Her daddy went on. “I’ll be gone some time. A week or three. Not more. You’ll take care of the summer people while I’m gone. The Roberts come up next weekend. You’ll need to get their groceries tomorrow or next day. Make sure you check the expiration date on the milk when you buy it, and put fresh sheets on all the beds. I’ve left the house schedule on the counter, and there should be enough gas in the car to make the rounds.”

“Wait,” Fran said. Every word hurt. “Where are you going?”

He sat down on the couch beside her, then pulled something out from under him. He held it out on his palm; one of Fran’s old toys, the monkey egg. “Now you know I don’t like these. I wish you’d put ’em away.”

“There’s lots of stuff I don’t like,” Fran said. “Where you going?”

“Prayer meeting in Miami. Found out about it on the Internet,” her daddy said. He shifted on the couch, put a hand against her forehead, so cool and soothing it made her eyes leak. “You don’t feel near so hot right now.”

“I know you need to stay here and look after me,” Fran said. “You’re my daddy.”

“Now, how can I look after you if I’m not right?” he said. “You don’t know the things I’ve done.”

Fran didn’t know, but she could guess. “You went out last night,” she said. “You were drinking.”

Her daddy spread out his hands. “I’m not talking about last night,” he said. “I’m talking about a lifetime.”
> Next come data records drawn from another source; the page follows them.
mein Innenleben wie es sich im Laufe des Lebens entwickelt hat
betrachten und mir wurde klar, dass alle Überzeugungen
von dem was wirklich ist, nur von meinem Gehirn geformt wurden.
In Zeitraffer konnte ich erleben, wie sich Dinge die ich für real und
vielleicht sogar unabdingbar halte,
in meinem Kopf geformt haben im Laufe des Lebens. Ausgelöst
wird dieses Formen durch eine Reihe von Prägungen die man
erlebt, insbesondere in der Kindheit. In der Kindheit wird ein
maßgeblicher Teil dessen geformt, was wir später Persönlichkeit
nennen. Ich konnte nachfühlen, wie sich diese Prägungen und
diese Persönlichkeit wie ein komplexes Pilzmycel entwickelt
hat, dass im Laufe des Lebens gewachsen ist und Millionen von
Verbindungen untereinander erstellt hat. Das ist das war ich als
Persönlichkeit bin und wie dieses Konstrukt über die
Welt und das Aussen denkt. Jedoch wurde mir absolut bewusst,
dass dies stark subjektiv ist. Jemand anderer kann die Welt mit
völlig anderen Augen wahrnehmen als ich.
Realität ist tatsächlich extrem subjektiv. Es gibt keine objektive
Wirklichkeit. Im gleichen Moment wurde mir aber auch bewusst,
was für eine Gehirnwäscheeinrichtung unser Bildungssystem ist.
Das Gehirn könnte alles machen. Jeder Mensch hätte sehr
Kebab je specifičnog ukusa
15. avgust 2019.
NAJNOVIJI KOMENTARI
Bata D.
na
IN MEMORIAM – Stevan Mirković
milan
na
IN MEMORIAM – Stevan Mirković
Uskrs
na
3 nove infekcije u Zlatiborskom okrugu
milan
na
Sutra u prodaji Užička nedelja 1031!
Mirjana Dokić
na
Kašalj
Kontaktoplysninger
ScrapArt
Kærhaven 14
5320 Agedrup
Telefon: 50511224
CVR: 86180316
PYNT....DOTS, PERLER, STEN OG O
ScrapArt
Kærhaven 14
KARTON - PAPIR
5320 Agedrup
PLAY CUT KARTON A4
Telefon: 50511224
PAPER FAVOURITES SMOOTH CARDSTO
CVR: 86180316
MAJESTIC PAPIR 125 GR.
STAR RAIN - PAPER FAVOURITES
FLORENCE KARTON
“That is—” Fran said, and then began to cough again. She coughed so long and so hard she saw bright stars. Despite the hurt in her ribs, and despite the truth that every time she managed to suck in a good pocket of air, she coughed it all right back out again, the NyQuil made it all seem so peaceful, her daddy might as well have been saying a poem. Her eyelids were closing. Later, when she woke up, maybe he would make her breakfast.

“Any come around, you tell em I’m gone on ahead. Any man tells you he knows the hour or the day, Fran, that man’s a liar or a fool. All a man can do is be ready.”

He patted her on the shoulder, tucked the counterpane up around her ears. When she woke again, it was late afternoon, and her daddy was long gone. Her temperature was 102.3. All across her cheeks, the plant mister had left a red raised rash.

On Friday, Fran went to school, because she wasn’t sure what else to do. Breakfast was a spoon of peanut butter and dry cereal. She couldn’t remember the last time she’d eaten. Her cough scared off the crows when she went down to the county road to catch the school bus.

She dozed through three classes, including calculus, before having such a fit of coughing the teacher sent her off to see the nurse. The nurse, she knew, was liable to call her daddy and send her home. This might have presented a problem, but on the way to the nurse’s station, Fran came upon Ophelia Merck at her locker.

Ophelia Merck had her own car, a Lexus. She and her family had been summer people, except now they lived in their house up at Horse Cove on the lake all year round. Years ago, Fran and Ophelia had spent a summer of afternoons playing with Ophelia’s Barbies while Fran’s father smoked out a wasps’ nest, repainted cedar siding, tore down an old fence. They hadn’t really spoken since then, though once or twice after that summer, Fran’s father brought home paper bags full of Ophelia’s hand-me-downs, some of them still with the price tags.